GIVEN RECORDS:
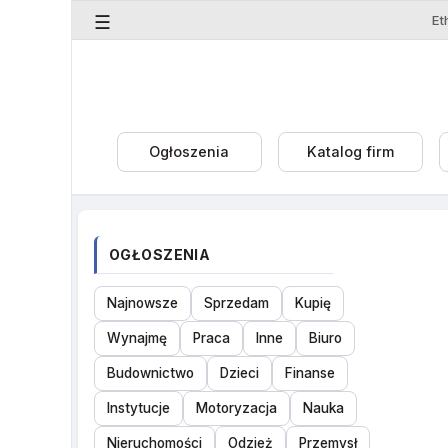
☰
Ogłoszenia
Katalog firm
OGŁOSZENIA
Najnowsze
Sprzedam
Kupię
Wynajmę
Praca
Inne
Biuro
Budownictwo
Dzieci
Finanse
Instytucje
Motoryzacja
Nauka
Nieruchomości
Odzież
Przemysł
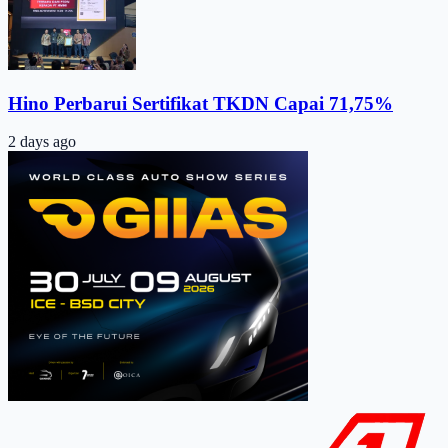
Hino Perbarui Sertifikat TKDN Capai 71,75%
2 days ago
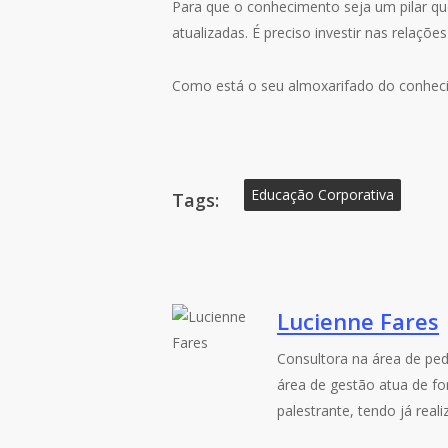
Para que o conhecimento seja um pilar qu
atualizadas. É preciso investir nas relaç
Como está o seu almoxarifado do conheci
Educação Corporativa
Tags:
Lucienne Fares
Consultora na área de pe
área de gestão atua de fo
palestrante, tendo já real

WHAT THE EXERCISE ASKS:
State, with no accompanying text, how many lines of the material contain the string "área".

PROBLEM SOLUTION:
2